Phantastik-Couch Rezension vonFeb 2024

Wie Fiktionen real werden

Schon als Kind zeichnete John Eaves vor allem Objekte einer Technik, die den Menschen möglichst rasch an möglichst exotische Orte bringen sollte. Als Kind der „Star-Trek“-Ära, die wiederum in ein Jahrzehnt eingebettet war, in der die USA den Flug zum Mond vorbereiteten und durchführten, richtete Eaves bald den Blick auf die Technik einer offenbar grenzenlosen Zukunft. Er zeichnete keine Flugzeuge mehr, sondern Raumschiffe. Unermüdlich und autodidaktisch in einer Ära, in der solches Tun als Berufung, aber keineswegs als Beruf galt, arbeitete der junge Mann an seinen Fähigkeiten.

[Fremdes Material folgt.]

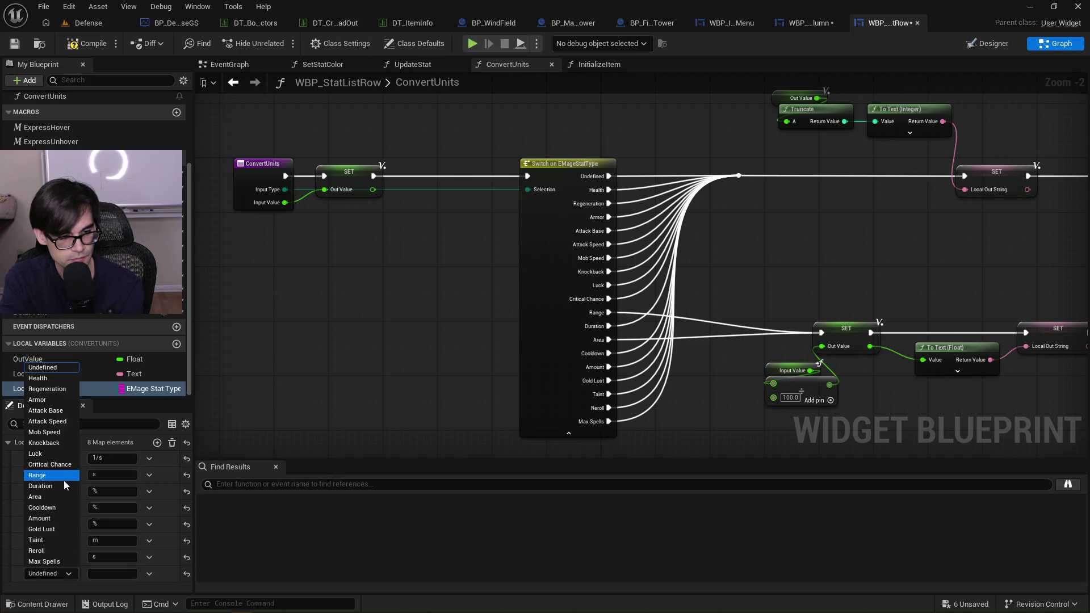
{"action": "left_click", "coordinate": [54, 496]}
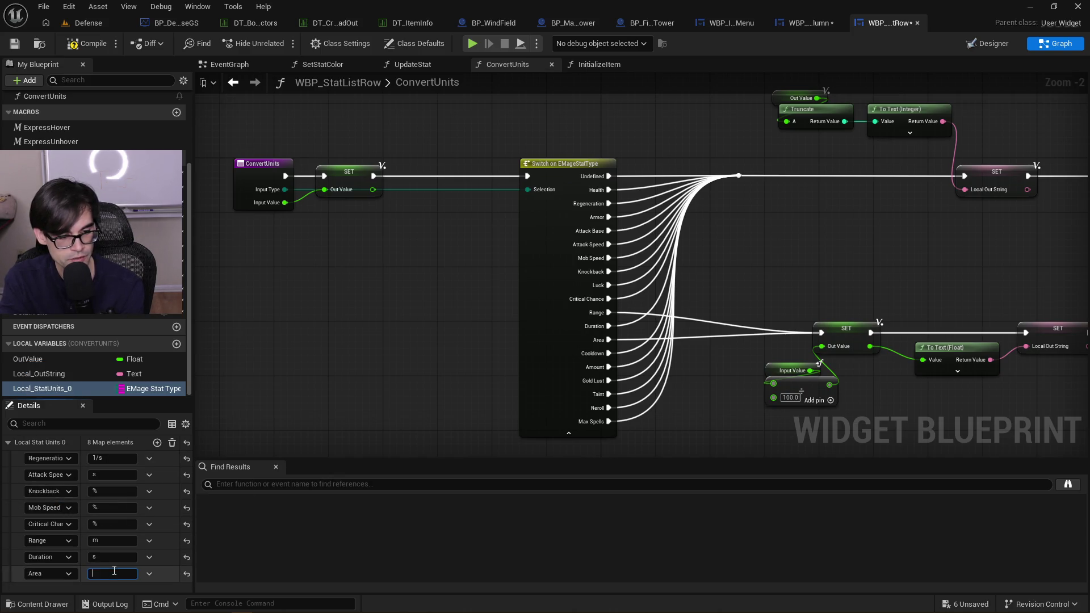
{"action": "type", "text": "m"}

In den 1970er Jahren war die Zeit auf seiner Seite. Vor allem dank „Star Wars“ brach ein Zeitalter an, in der die verfilmte Science Fiction dank einer rasant voranschreitenden Technik Spezialeffekte in zuvor nie gekannter Qualität präsentierte. Wer die dafür nötigen Vorlagen liefern konnte, war im ‚neuen‘ Hollywood willkommen. Nach dennoch langer Durststrecke konnte Eaves dort Fuß fassen, wobei ihm sein Doppel-Talent als Zeichner und Modellbauer von Vorteil war. Zum „Star-Trek“-Franchise stieß Eaves 1989, als der fünfte Kino-Film mit der Originalcrew der „Enterprise“ („The Final Frontier“, dt. „Am Rande des Universums“) entstand. Seither arbeitete er immer wieder an Filmen und Serien des „ST“-Franchises mit, wobei sich seine Tätigkeit auf die Zeichnung von Raumschiffen, Geräten, Waffen u. a. Objekten verlagerte.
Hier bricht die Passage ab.